> [Exercise task]
Count the lines in the entries below that contain the word "family" and reply with that number alone.

> [Stored rows]
——————
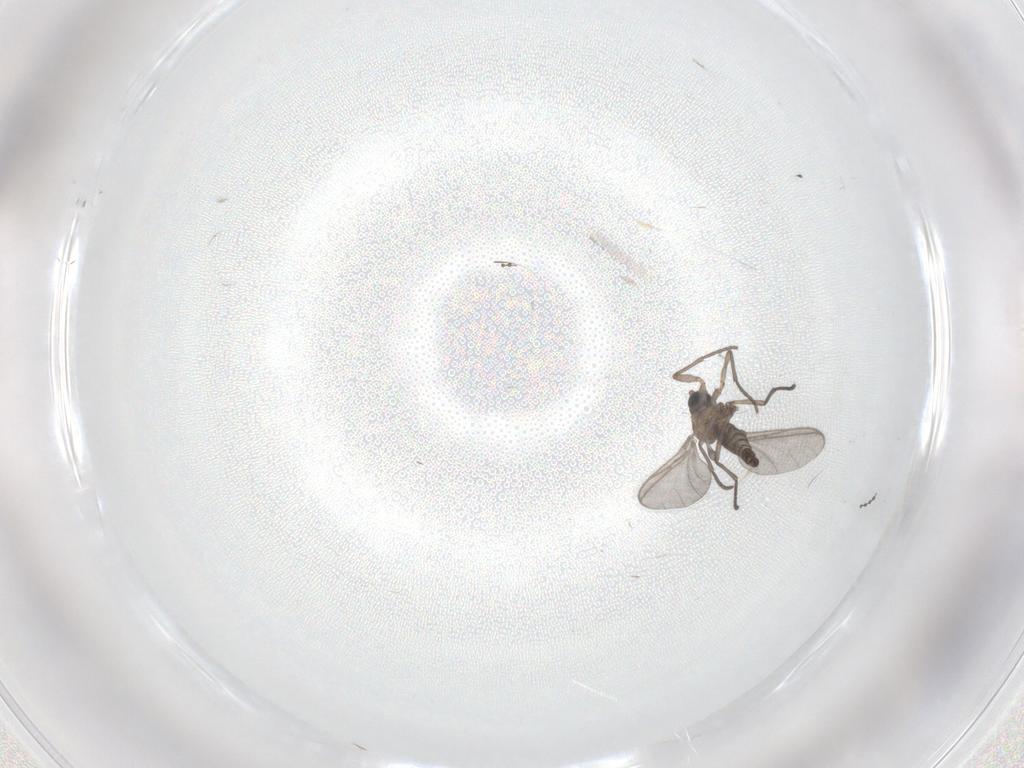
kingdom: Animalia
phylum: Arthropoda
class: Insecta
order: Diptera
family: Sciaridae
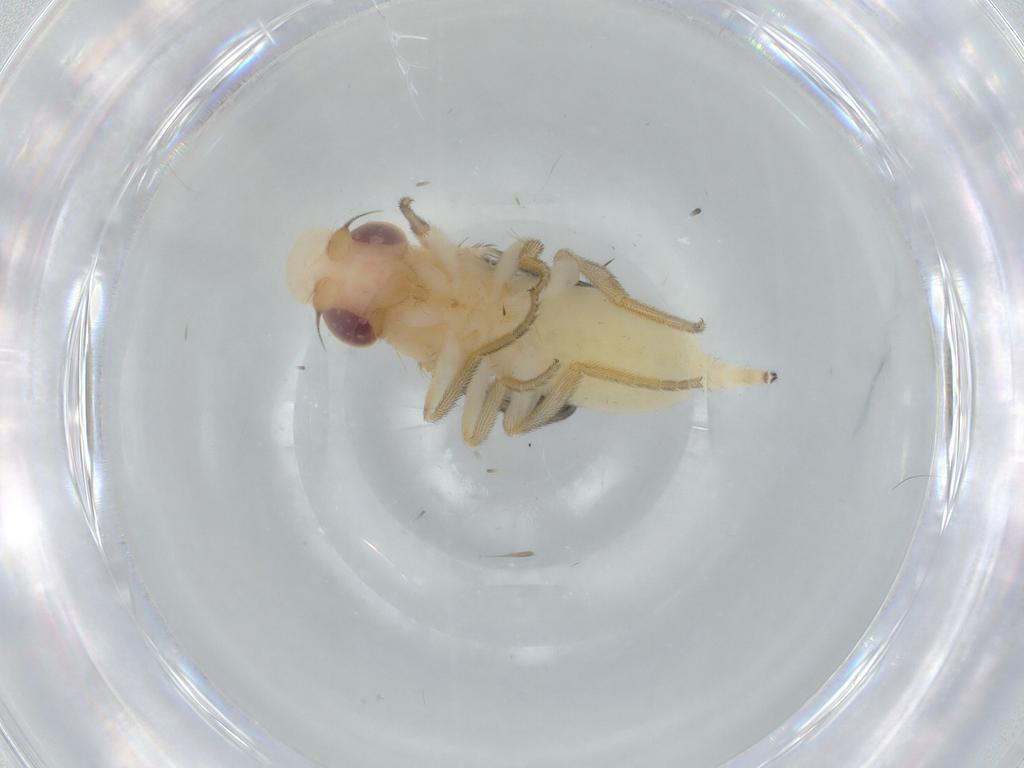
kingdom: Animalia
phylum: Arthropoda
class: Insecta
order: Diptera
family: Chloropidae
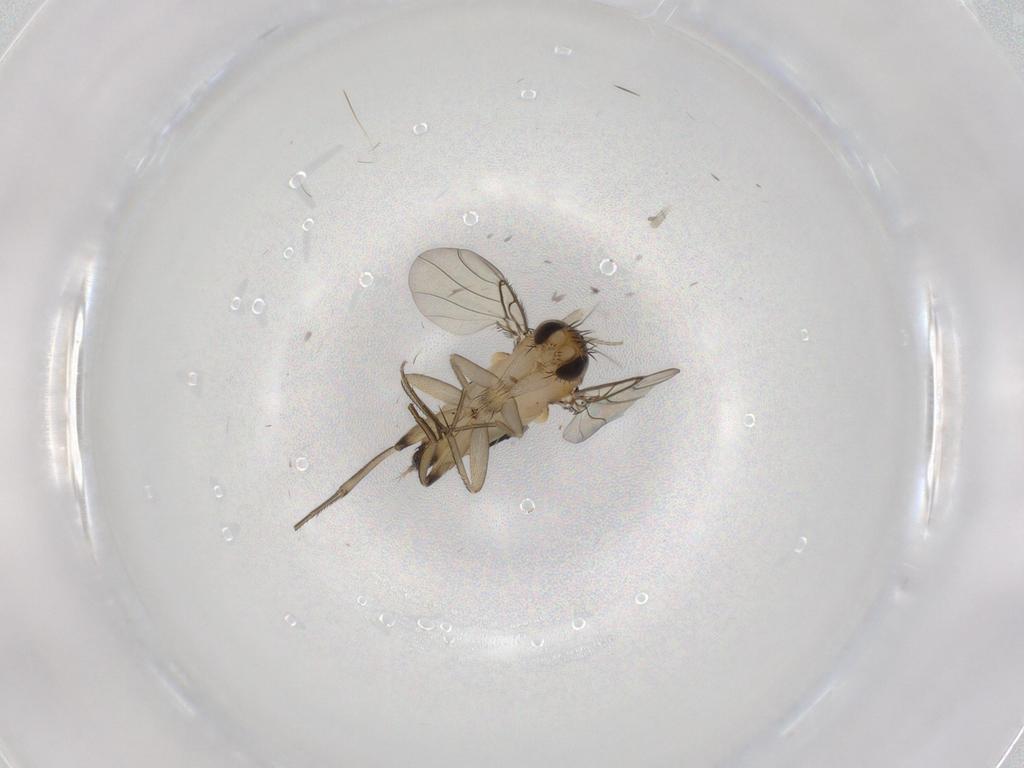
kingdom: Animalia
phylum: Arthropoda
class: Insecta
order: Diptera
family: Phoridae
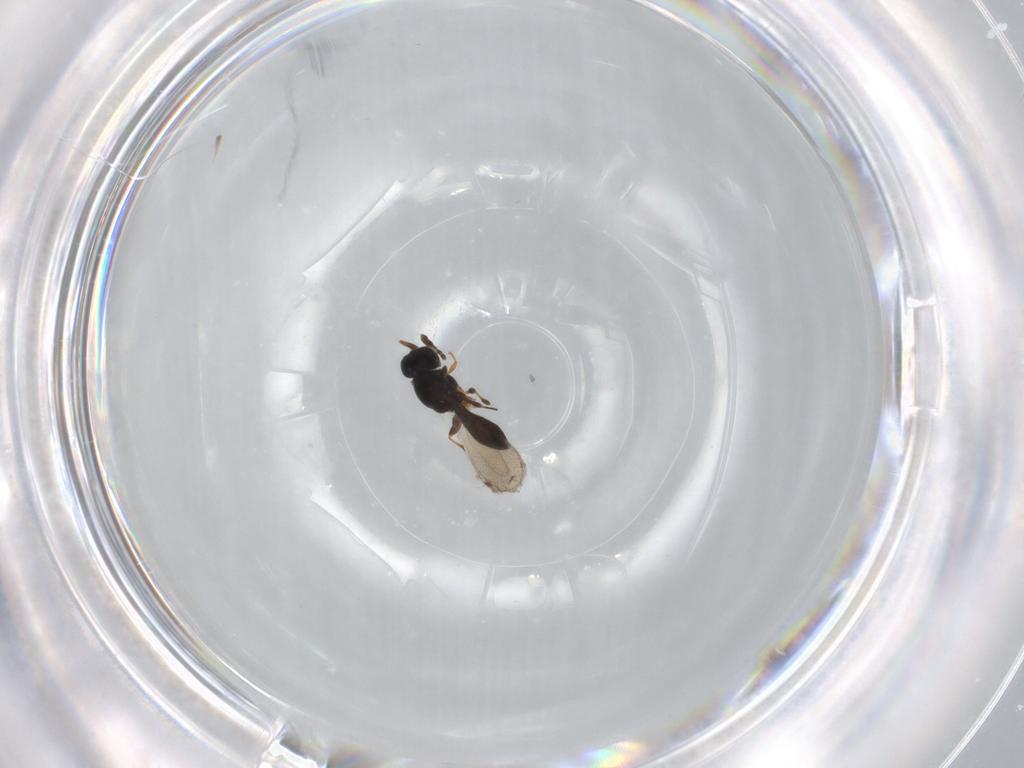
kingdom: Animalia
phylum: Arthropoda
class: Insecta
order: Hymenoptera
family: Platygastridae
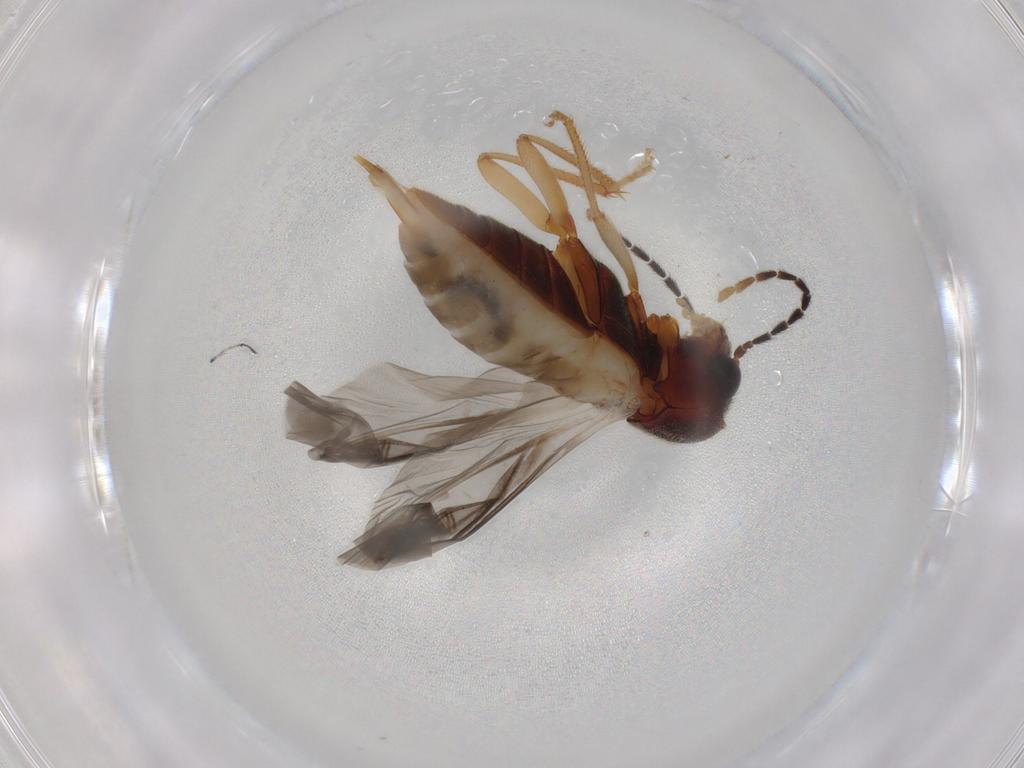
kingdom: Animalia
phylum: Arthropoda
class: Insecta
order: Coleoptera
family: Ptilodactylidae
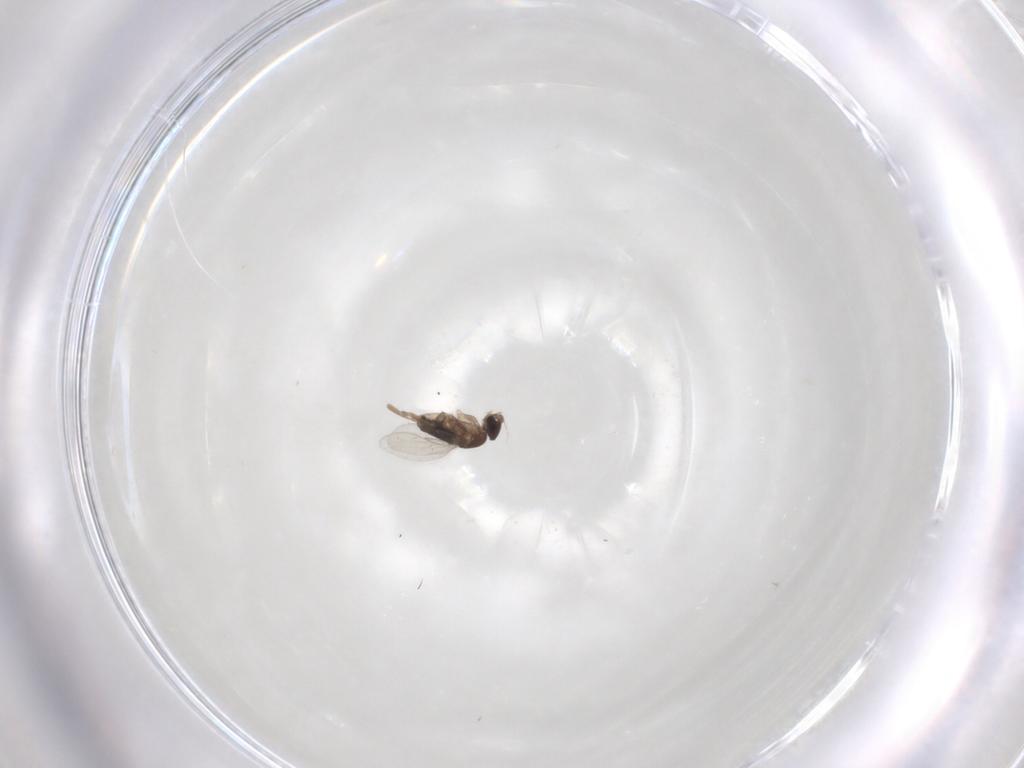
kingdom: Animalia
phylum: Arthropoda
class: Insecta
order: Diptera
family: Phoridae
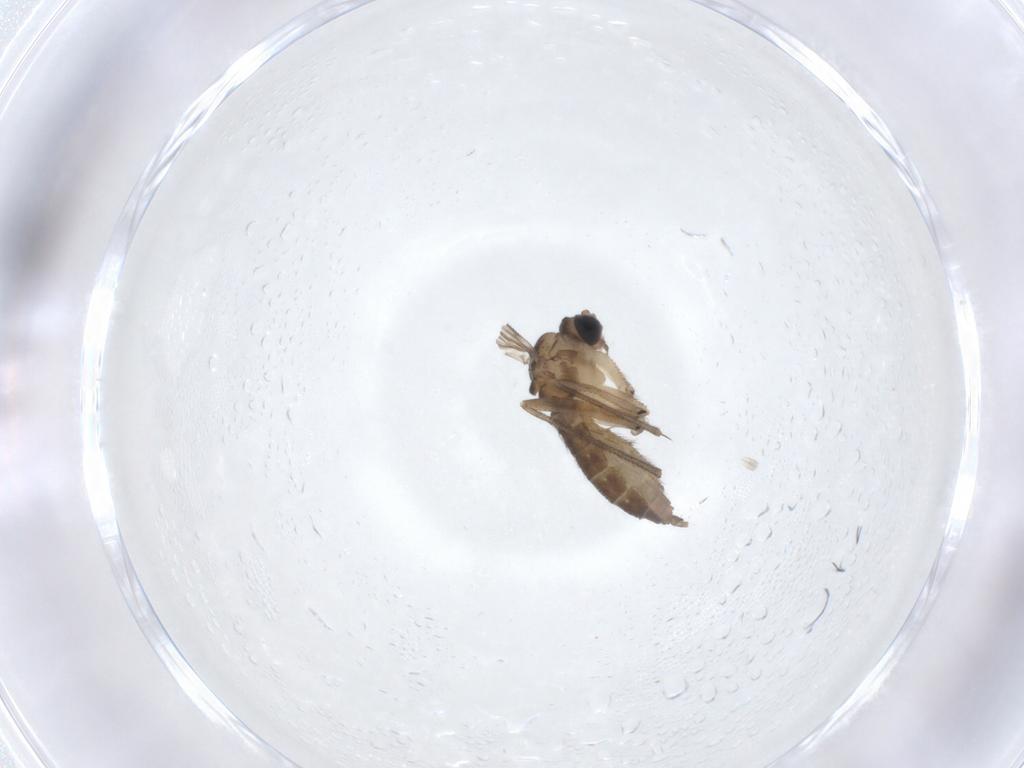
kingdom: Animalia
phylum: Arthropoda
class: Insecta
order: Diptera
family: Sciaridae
——————
> [Written answer]
7